(Input material)
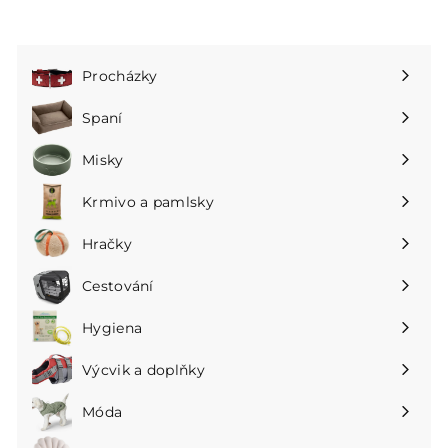
Procházky
Rozbalte
podnabídku
Spaní
Rozbalte
podnabídku
Misky
Rozbalte
podnabídku
Krmivo a pamlsky
Rozbalte
podnabídku
Hračky
Rozbalte
podnabídku
Cestování
Rozbalte
podnabídku
Hygiena
Rozbalte
podnabídku
Výcvik a doplňky
Rozbalte
podnabídku
Móda
Rozbalte
podnabídku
(End Input material)
Task
Copy every line of text in the records above without any change, and leave the pictures out of the answer.

Answer box
Procházky
Rozbalte
podnabídku
Spaní
Rozbalte
podnabídku
Misky
Rozbalte
podnabídku
Krmivo a pamlsky
Rozbalte
podnabídku
Hračky
Rozbalte
podnabídku
Cestování
Rozbalte
podnabídku
Hygiena
Rozbalte
podnabídku
Výcvik a doplňky
Rozbalte
podnabídku
Móda
Rozbalte
podnabídku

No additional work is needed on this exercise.